Dataset items:
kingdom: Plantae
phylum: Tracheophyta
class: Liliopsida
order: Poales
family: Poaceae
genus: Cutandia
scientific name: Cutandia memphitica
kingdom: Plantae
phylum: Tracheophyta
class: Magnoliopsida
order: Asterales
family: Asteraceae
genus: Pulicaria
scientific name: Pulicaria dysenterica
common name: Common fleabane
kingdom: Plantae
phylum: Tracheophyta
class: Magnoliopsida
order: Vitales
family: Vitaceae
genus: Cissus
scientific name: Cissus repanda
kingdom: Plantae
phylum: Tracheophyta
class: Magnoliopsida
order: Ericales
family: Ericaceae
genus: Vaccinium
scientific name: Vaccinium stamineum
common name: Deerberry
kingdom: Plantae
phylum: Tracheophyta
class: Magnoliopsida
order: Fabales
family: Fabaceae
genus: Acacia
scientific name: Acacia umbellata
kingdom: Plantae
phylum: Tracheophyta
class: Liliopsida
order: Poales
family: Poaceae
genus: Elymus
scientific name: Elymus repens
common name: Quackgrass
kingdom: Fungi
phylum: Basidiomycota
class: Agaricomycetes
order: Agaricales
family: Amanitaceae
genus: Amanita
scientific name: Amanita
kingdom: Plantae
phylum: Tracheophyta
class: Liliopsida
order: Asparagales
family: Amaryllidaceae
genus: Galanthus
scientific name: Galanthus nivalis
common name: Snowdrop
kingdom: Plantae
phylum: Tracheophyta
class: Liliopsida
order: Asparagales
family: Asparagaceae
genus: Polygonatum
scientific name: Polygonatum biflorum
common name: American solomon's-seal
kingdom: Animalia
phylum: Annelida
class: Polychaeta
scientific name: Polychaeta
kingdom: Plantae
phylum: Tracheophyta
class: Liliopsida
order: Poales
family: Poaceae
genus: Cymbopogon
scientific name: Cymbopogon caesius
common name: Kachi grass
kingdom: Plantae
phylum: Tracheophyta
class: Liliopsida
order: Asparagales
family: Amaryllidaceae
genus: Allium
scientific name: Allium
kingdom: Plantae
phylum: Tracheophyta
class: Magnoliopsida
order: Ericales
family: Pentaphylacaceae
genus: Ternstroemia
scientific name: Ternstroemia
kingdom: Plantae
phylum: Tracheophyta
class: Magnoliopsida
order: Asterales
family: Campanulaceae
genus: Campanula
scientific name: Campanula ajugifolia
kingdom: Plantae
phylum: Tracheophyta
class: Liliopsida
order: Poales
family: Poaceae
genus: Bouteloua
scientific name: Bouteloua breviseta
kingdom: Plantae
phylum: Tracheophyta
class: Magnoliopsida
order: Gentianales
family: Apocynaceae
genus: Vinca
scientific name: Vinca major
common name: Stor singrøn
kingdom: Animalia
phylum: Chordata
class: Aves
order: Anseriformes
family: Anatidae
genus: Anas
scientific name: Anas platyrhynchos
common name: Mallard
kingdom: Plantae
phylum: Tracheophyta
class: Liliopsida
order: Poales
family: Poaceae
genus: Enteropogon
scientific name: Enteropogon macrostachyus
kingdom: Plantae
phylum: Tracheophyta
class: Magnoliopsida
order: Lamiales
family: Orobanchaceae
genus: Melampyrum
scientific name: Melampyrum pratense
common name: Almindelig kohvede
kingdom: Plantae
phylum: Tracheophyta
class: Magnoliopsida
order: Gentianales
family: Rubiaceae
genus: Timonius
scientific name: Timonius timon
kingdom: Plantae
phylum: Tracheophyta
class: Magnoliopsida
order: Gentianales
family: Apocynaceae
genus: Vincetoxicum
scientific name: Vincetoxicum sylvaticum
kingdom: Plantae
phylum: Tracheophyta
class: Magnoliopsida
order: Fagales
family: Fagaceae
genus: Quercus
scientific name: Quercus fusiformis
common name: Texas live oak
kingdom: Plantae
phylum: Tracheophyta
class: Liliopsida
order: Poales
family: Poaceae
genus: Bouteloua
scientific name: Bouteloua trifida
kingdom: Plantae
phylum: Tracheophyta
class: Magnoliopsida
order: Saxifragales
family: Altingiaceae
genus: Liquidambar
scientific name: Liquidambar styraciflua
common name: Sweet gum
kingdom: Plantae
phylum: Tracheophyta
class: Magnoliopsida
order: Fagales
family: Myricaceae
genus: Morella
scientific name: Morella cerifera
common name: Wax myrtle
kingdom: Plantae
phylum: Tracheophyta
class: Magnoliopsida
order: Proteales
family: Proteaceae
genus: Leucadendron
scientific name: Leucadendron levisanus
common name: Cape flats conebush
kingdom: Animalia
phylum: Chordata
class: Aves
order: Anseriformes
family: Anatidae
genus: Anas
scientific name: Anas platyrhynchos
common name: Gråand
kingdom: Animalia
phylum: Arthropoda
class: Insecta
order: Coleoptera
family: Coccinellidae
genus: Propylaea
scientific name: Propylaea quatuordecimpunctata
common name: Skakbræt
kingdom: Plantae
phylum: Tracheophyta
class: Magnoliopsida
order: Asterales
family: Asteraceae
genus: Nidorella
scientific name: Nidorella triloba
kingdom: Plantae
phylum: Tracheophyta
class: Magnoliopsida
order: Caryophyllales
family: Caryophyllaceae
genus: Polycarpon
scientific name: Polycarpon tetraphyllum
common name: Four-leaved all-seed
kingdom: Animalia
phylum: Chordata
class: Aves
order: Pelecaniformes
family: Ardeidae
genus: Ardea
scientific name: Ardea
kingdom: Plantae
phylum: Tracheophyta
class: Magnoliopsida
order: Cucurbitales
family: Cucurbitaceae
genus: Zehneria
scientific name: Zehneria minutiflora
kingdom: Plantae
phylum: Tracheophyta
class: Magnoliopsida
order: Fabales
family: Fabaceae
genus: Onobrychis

* **What is expected**:
Change every "common name" in the material above to "vernacular name", and reproduce all of its lines with nothing else altered.

* **Exercise result**:
kingdom: Plantae
phylum: Tracheophyta
class: Liliopsida
order: Poales
family: Poaceae
genus: Cutandia
scientific name: Cutandia memphitica
kingdom: Plantae
phylum: Tracheophyta
class: Magnoliopsida
order: Asterales
family: Asteraceae
genus: Pulicaria
scientific name: Pulicaria dysenterica
vernacular name: Common fleabane
kingdom: Plantae
phylum: Tracheophyta
class: Magnoliopsida
order: Vitales
family: Vitaceae
genus: Cissus
scientific name: Cissus repanda
kingdom: Plantae
phylum: Tracheophyta
class: Magnoliopsida
order: Ericales
family: Ericaceae
genus: Vaccinium
scientific name: Vaccinium stamineum
vernacular name: Deerberry
kingdom: Plantae
phylum: Tracheophyta
class: Magnoliopsida
order: Fabales
family: Fabaceae
genus: Acacia
scientific name: Acacia umbellata
kingdom: Plantae
phylum: Tracheophyta
class: Liliopsida
order: Poales
family: Poaceae
genus: Elymus
scientific name: Elymus repens
vernacular name: Quackgrass
kingdom: Fungi
phylum: Basidiomycota
class: Agaricomycetes
order: Agaricales
family: Amanitaceae
genus: Amanita
scientific name: Amanita
kingdom: Plantae
phylum: Tracheophyta
class: Liliopsida
order: Asparagales
family: Amaryllidaceae
genus: Galanthus
scientific name: Galanthus nivalis
vernacular name: Snowdrop
kingdom: Plantae
phylum: Tracheophyta
class: Liliopsida
order: Asparagales
family: Asparagaceae
genus: Polygonatum
scientific name: Polygonatum biflorum
vernacular name: American solomon's-seal
kingdom: Animalia
phylum: Annelida
class: Polychaeta
scientific name: Polychaeta
kingdom: Plantae
phylum: Tracheophyta
class: Liliopsida
order: Poales
family: Poaceae
genus: Cymbopogon
scientific name: Cymbopogon caesius
vernacular name: Kachi grass
kingdom: Plantae
phylum: Tracheophyta
class: Liliopsida
order: Asparagales
family: Amaryllidaceae
genus: Allium
scientific name: Allium
kingdom: Plantae
phylum: Tracheophyta
class: Magnoliopsida
order: Ericales
family: Pentaphylacaceae
genus: Ternstroemia
scientific name: Ternstroemia
kingdom: Plantae
phylum: Tracheophyta
class: Magnoliopsida
order: Asterales
family: Campanulaceae
genus: Campanula
scientific name: Campanula ajugifolia
kingdom: Plantae
phylum: Tracheophyta
class: Liliopsida
order: Poales
family: Poaceae
genus: Bouteloua
scientific name: Bouteloua breviseta
kingdom: Plantae
phylum: Tracheophyta
class: Magnoliopsida
order: Gentianales
family: Apocynaceae
genus: Vinca
scientific name: Vinca major
vernacular name: Stor singrøn
kingdom: Animalia
phylum: Chordata
class: Aves
order: Anseriformes
family: Anatidae
genus: Anas
scientific name: Anas platyrhynchos
vernacular name: Mallard
kingdom: Plantae
phylum: Tracheophyta
class: Liliopsida
order: Poales
family: Poaceae
genus: Enteropogon
scientific name: Enteropogon macrostachyus
kingdom: Plantae
phylum: Tracheophyta
class: Magnoliopsida
order: Lamiales
family: Orobanchaceae
genus: Melampyrum
scientific name: Melampyrum pratense
vernacular name: Almindelig kohvede
kingdom: Plantae
phylum: Tracheophyta
class: Magnoliopsida
order: Gentianales
family: Rubiaceae
genus: Timonius
scientific name: Timonius timon
kingdom: Plantae
phylum: Tracheophyta
class: Magnoliopsida
order: Gentianales
family: Apocynaceae
genus: Vincetoxicum
scientific name: Vincetoxicum sylvaticum
kingdom: Plantae
phylum: Tracheophyta
class: Magnoliopsida
order: Fagales
family: Fagaceae
genus: Quercus
scientific name: Quercus fusiformis
vernacular name: Texas live oak
kingdom: Plantae
phylum: Tracheophyta
class: Liliopsida
order: Poales
family: Poaceae
genus: Bouteloua
scientific name: Bouteloua trifida
kingdom: Plantae
phylum: Tracheophyta
class: Magnoliopsida
order: Saxifragales
family: Altingiaceae
genus: Liquidambar
scientific name: Liquidambar styraciflua
vernacular name: Sweet gum
kingdom: Plantae
phylum: Tracheophyta
class: Magnoliopsida
order: Fagales
family: Myricaceae
genus: Morella
scientific name: Morella cerifera
vernacular name: Wax myrtle
kingdom: Plantae
phylum: Tracheophyta
class: Magnoliopsida
order: Proteales
family: Proteaceae
genus: Leucadendron
scientific name: Leucadendron levisanus
vernacular name: Cape flats conebush
kingdom: Animalia
phylum: Chordata
class: Aves
order: Anseriformes
family: Anatidae
genus: Anas
scientific name: Anas platyrhynchos
vernacular name: Gråand
kingdom: Animalia
phylum: Arthropoda
class: Insecta
order: Coleoptera
family: Coccinellidae
genus: Propylaea
scientific name: Propylaea quatuordecimpunctata
vernacular name: Skakbræt
kingdom: Plantae
phylum: Tracheophyta
class: Magnoliopsida
order: Asterales
family: Asteraceae
genus: Nidorella
scientific name: Nidorella triloba
kingdom: Plantae
phylum: Tracheophyta
class: Magnoliopsida
order: Caryophyllales
family: Caryophyllaceae
genus: Polycarpon
scientific name: Polycarpon tetraphyllum
vernacular name: Four-leaved all-seed
kingdom: Animalia
phylum: Chordata
class: Aves
order: Pelecaniformes
family: Ardeidae
genus: Ardea
scientific name: Ardea
kingdom: Plantae
phylum: Tracheophyta
class: Magnoliopsida
order: Cucurbitales
family: Cucurbitaceae
genus: Zehneria
scientific name: Zehneria minutiflora
kingdom: Plantae
phylum: Tracheophyta
class: Magnoliopsida
order: Fabales
family: Fabaceae
genus: Onobrychis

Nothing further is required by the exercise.